Rasa kopi ini pahit, tetapi adiktif.

Sama seperti kehadiranmu di dalam hidupku. Tidak jarang kamu membuatku susah dengan adanya kamu. Dengan sifatmu yang keras dan perfeksionis. Tetapi aku tetap suka. Karena dengan apa adanya dirimu, aku yang selalu bersifat santai, merasa dilengkapi. Kamu, bagaikan candu bagiku.

Kuminum tetesan terakhir di dalam cangkir hingga bersih.

Tidak. Aku semakin tidak tahan. Rasa kopi ini, suasana kafe yang selalu sama yang aku kira selalu dapat melengkapi, tidak bisa mengisi kekosongan diri karena telah kehilangan kamu. Malahan aku semakin merasa kosong. Semakin merasa kehilangan. Rasa kopi ini, suasana kafe yang selalu sama, tetapi tanpa kehadiranmu, memaksaku menghadapi kenyataan bahwa segalanya tak akan lagi terasa sama. Kamu, tidak akan pernah lagi duduk menikmati kopi di hadapanku. Kamu, tidak akan pernah ada lagi.

Tidak. Aku sudah tidak kuat. Hei kamu, bolehkah sekali ini saja pertahananku runtuh? Sekali ini saja aku ingin seperti perempuan kebanyakan lainnya. Aku sudah tidak kuat menjadi kuat. Rasanya diri sudah ingin meledak, hancur berkeping-keping.

Cairan hitam pekat di dalam cangkir pun berganti dengan tetesan air yang jatuh dari mata ini. Kutundukkan kepalaku. Kukeluarkan semuanya. Rasa kosong, rindu, marah, cinta, kehilangan, semuanya menjadi satu dalam air mata ini. Rasa yang menumpuk sekian lama ini sudah tidak sehat, harus segera dilepaskan seluruhnya.

Sekali lagi, maafkan aku tidak bisa menjadi sekuat yang kamu harapkan.

………

“Ini, cokelat panas. Selalu terbukti dapat menenangkan hati dan pikiran. Jangan terus-terusan mengkonsumsi kopi. Sebagai penikmat kopi, seharusnya kamu tahu kandungan kaffein dalam kopi dapat membuat jantung semakin berdebar dan membuat perasaan menjadi tidak stabil.”

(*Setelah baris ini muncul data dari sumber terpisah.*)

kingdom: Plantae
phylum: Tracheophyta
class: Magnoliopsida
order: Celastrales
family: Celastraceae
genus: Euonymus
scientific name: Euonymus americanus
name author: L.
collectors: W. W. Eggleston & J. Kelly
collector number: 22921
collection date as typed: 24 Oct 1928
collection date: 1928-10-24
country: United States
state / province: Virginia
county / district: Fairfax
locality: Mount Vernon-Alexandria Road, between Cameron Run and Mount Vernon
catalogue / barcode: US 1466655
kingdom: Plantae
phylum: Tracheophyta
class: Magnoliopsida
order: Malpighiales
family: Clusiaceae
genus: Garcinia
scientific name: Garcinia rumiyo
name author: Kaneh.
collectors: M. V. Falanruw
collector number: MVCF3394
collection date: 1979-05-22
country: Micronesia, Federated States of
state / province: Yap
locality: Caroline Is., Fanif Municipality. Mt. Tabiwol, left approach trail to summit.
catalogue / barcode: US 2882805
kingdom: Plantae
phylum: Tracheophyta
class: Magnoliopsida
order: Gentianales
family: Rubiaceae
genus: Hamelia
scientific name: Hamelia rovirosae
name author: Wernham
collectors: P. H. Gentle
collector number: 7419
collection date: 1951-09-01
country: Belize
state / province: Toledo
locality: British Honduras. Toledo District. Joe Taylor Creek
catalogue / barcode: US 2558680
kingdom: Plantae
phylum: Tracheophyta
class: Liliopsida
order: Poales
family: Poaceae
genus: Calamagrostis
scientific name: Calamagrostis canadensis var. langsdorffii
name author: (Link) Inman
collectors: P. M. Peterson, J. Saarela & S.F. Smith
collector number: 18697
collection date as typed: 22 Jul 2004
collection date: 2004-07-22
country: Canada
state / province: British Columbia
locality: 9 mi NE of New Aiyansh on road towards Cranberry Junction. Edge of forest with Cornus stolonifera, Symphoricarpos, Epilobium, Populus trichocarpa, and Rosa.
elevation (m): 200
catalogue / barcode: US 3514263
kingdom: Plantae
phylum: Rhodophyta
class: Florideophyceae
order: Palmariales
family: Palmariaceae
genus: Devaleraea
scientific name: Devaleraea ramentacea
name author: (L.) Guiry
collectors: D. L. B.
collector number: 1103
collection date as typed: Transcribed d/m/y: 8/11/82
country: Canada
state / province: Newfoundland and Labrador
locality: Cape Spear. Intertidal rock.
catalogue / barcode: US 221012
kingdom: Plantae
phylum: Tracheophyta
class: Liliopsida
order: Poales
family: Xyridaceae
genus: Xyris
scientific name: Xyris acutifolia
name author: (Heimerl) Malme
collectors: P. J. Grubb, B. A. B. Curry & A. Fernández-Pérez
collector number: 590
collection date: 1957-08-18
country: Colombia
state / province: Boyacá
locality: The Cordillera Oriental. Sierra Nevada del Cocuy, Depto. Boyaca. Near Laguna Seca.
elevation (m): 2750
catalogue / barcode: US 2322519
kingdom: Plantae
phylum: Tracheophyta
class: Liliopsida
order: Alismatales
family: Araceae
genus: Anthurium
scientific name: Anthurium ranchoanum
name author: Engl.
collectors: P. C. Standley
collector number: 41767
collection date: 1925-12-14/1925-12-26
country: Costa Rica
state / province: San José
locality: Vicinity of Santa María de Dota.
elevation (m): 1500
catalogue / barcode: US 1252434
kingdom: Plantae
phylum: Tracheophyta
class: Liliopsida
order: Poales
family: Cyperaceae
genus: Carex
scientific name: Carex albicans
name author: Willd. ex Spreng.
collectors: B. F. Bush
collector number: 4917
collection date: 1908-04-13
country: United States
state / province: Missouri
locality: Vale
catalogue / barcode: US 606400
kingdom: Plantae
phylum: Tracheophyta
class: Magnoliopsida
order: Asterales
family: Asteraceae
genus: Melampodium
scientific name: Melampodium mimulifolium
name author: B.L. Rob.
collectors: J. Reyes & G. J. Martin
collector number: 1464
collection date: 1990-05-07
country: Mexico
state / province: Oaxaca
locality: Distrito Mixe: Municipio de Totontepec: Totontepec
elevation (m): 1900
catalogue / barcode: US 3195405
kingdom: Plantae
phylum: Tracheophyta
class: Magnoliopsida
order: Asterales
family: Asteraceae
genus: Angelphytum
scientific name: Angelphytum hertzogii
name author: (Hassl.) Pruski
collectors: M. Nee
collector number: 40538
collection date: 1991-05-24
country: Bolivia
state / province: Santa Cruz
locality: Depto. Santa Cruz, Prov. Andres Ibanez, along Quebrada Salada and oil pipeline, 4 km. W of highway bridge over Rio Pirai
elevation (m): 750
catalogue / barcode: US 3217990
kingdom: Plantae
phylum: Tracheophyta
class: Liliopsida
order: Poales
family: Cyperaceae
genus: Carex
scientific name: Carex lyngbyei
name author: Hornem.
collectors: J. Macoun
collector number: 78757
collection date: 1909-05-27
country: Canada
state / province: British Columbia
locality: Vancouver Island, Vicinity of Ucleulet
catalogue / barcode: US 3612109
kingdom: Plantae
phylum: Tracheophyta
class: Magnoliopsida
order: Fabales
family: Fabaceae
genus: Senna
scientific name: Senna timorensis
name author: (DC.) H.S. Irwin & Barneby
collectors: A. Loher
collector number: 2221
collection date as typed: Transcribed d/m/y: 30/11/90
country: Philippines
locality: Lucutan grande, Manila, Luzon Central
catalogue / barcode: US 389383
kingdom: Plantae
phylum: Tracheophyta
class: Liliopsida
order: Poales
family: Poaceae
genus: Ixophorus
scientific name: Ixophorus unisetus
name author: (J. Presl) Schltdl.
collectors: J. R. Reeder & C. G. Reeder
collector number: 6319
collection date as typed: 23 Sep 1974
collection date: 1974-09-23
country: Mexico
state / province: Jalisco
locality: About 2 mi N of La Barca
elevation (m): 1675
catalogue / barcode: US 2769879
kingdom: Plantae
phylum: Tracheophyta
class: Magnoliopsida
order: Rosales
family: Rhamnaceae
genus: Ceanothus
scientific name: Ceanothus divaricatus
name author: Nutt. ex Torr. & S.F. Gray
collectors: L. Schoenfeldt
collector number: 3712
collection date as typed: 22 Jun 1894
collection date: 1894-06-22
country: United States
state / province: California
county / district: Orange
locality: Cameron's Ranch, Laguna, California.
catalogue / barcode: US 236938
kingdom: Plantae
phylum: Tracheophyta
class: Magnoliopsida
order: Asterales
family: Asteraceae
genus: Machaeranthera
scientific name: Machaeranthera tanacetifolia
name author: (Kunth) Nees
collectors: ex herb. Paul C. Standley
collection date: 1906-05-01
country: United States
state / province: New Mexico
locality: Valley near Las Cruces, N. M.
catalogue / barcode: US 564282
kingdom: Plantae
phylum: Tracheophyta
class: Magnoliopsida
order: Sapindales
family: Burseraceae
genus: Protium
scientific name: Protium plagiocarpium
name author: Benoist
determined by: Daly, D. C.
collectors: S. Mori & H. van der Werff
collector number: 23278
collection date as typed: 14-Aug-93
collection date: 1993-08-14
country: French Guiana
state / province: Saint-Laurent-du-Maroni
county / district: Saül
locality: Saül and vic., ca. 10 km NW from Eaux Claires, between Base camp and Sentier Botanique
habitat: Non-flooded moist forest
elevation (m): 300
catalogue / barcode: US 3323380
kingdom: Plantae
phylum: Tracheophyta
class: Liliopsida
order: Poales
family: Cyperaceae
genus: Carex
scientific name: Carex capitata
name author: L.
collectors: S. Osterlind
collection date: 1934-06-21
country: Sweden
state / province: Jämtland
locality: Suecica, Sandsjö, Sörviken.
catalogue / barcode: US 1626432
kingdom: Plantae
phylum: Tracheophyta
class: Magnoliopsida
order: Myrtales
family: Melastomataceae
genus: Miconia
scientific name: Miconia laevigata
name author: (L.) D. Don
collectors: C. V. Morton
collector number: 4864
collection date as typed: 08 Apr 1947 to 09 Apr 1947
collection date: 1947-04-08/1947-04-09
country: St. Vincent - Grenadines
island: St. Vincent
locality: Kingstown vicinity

Kupandangi secangkir cokelat di atas meja dengan asap mengebul yang diarahkan ke hadapanku. Kuganti pandanganku ke sosok pemberi minuman tersebut, yang tengah duduk menempati kursi milikmu. Aku kenal dia. Pemilik kafe ini. Beberapa kali aku melihatnya ikut melayani pelanggan. Penampilannya yang lebih rapih dan berbeda dengan pelayan lainnya yang membuatku memutuskan bahwa ialah pemilik kafe.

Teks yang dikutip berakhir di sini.